WASHINGTON -- The Senate overwhelmingly confirmed federal Judge Ruth Bader Ginsburg to the Supreme Court Tuesday to succeed retiring Justice Byron White.
In a 96-3 vote, with all three nay votes coming from Republicans, Ginsburg, a judge on the U.S. Court of Appeals for the District of Columbia, became the second woman to be confirmed to the high court. Justice Sandra Day O'Connor was nominated by former President Ronald Reagan.
Ginsburg, 60, was nominated by President Bill Clinton in June after a lengthy search. She will become the first justice named by a Democrat in more than 25 years when assuming her position at the start of the court's next term in October.
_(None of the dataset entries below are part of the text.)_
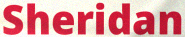
Sheridan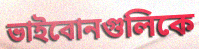
ভাইবোনগুলিকে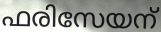
ഫരിസേയന്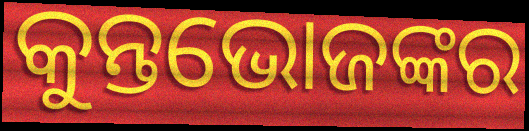
କୁନ୍ତଭୋଜଙ୍କର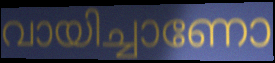
വായിച്ചാണോ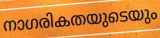
നാഗരികതയുടെയുംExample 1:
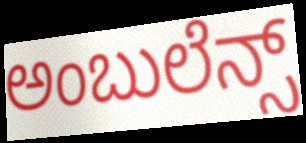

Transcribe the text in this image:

ಅಂಬುಲೆನ್ಸ್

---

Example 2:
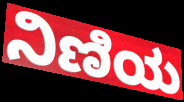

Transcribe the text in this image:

ನಿಣಿಯ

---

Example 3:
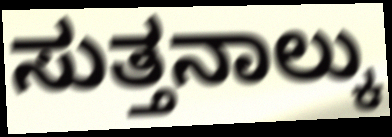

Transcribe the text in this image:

ಸುತ್ತನಾಲ್ಕು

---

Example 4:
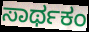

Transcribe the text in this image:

ಸಾರ್ಥಕಂ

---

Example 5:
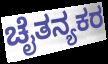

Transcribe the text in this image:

ಚೈತನ್ಯಕರ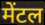
मेंटल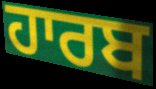
ਹਾਰਬ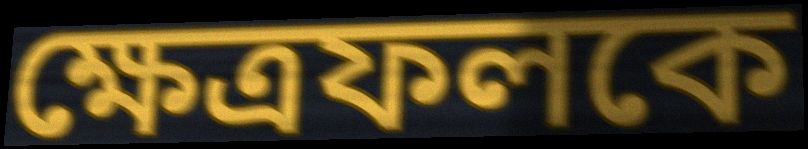
ক্ষেত্রফলকে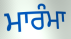
ਮਾਰੰਮਾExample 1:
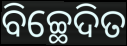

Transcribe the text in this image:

ବିଚ୍ଛେଦିତ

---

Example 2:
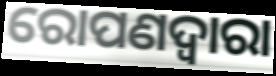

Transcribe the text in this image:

ରୋପଣଦ୍ୱାରା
In a rare procedure, the senators took their seats and rose upon being called to cast their ballot.
The three Republicans voting no were senators Jesse Helms of North Carolina, Don Nickles of Oklahoma and Bob Smith of New Hampshire.
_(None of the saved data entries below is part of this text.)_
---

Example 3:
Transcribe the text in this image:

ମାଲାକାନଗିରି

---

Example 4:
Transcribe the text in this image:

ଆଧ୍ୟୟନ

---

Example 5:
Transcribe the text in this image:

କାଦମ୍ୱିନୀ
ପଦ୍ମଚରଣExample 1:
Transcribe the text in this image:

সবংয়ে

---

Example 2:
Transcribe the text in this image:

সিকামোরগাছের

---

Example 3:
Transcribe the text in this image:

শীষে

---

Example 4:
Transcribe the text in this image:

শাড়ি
Senator Donald Riegle, Democratof Michigan, was absent from the vote.
At a joint appearance with Clinton in the White House Rose Garden, Ginsburg said she was 'glad' she was confirmed and then asked if there were any questions, remarking 'the last time I was here I don't think there was an opportunity for any questions.'
That was a reference to her original appearance in the Rose Garden on the day of her nomination when Clinton abruptly cut off the press after one question he thought was inappropriate.
Asked what type of justice she would make, Ginsburg said, 'I think you must reserve judgment. I will do the very best I can...and you can review my performance in a year or so.'
Clinton said he was pleased at the confirmation and was 'gratified that Republicans and Democrats were able to work together to turn this landmark legislation into reality.'
Ginsburg's confirmation hearings were marked by a collegial atmosphere that was notably absent from the emotional and hostile theater surrounding the hearings of Clarence Thomas, who was alleged to have harassed his assistant, Anita Hill.
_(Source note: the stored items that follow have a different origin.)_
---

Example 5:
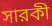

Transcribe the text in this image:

সারকী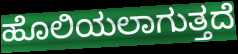
ಹೊಲಿಯಲಾಗುತ್ತದೆ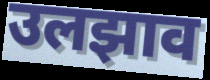
उलझाव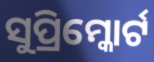
ସୁପ୍ରିମ୍କୋର୍ଟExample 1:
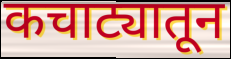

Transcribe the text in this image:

कचाट्यातून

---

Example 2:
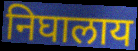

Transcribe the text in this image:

निघालाय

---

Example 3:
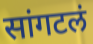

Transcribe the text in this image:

सांगटलं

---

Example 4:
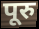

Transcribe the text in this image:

पूरु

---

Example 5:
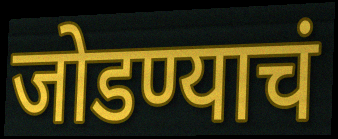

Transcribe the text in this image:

जोडण्याचं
The confirmation hearings of Ginsburg, regarded as a centrist, lasted less than a week, during which few if any fireworks were apparent from the committee, which had changed its complexion since the Thomas hearings.
The most notable area of concern from all sides was Ginsburg's reading of the Constitution as it affected legalized abortion. The federal judge, who was named to the bench by former President Jimmy Carter, said she did not share the conventional view that abortion is protected under privacy rights.
Rather, she argued that the right to abortion was grounded in the equal rights protections of the 14th amendment, a legal view that won her respect.
Ginsburg, a Harvard Law School student who went on to graduate tied for first in her class from Columbia Law School. Afterward, Ginsburg clerked for a New York federal judge, and in 1963, she became a professor at Rutgers Law School.